Reproduce every line of text from all the records below, character for character and in the same order, leaving out the pictures.
——
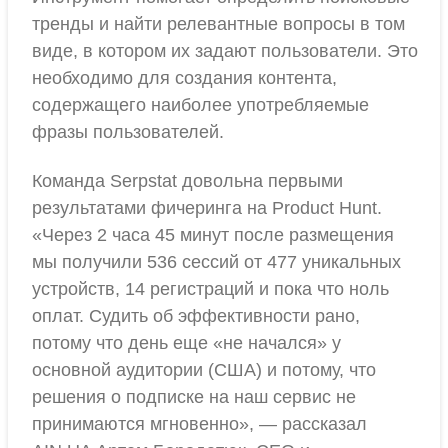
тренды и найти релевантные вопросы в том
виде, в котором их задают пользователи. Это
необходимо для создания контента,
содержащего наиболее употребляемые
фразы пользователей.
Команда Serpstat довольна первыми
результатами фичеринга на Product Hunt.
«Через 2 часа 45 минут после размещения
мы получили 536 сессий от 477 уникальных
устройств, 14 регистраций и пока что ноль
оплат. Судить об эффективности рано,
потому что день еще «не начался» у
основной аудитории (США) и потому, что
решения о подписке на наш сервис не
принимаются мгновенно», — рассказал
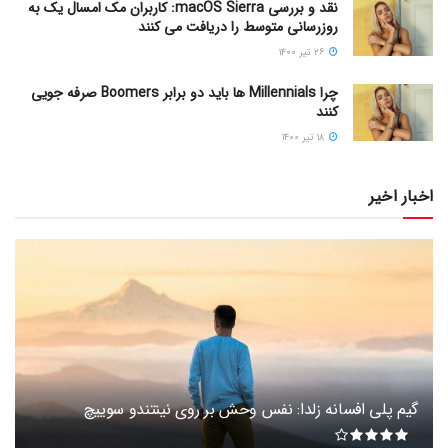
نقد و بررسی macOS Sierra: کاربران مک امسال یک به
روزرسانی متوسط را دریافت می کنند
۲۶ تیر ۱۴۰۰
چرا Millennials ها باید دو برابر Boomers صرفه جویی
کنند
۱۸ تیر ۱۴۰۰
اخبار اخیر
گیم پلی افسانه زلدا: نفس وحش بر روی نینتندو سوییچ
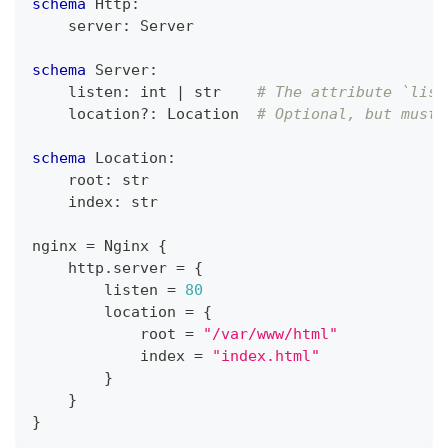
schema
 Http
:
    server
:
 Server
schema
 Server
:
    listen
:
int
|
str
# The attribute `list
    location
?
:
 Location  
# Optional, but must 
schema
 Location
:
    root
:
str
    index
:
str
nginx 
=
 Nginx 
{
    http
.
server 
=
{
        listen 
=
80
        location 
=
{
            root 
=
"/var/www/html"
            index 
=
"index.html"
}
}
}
——
• **Exercise result**
тренды и найти релевантные вопросы в том
виде, в котором их задают пользователи. Это
необходимо для создания контента,
содержащего наиболее употребляемые
фразы пользователей.
Команда Serpstat довольна первыми
результатами фичеринга на Product Hunt.
«Через 2 часа 45 минут после размещения
мы получили 536 сессий от 477 уникальных
устройств, 14 регистраций и пока что ноль
оплат. Судить об эффективности рано,
потому что день еще «не начался» у
основной аудитории (США) и потому, что
решения о подписке на наш сервис не
принимаются мгновенно», — рассказал
نقد و بررسی macOS Sierra: کاربران مک امسال یک به
روزرسانی متوسط را دریافت می کنند
۲۶ تیر ۱۴۰۰
چرا Millennials ها باید دو برابر Boomers صرفه جویی
کنند
۱۸ تیر ۱۴۰۰
اخبار اخیر
گیم پلی افسانه زلدا: نفس وحش بر روی نینتندو سوییچ
schema
 Http
:
    server
:
 Server
schema
 Server
:
    listen
:
int
|
str
# The attribute `list
    location
?
:
 Location  
# Optional, but must 
schema
 Location
:
    root
:
str
    index
:
str
nginx 
=
 Nginx 
{
    http
.
server 
=
{
        listen 
=
80
        location 
=
{
            root 
=
"/var/www/html"
            index 
=
"index.html"
}
}
}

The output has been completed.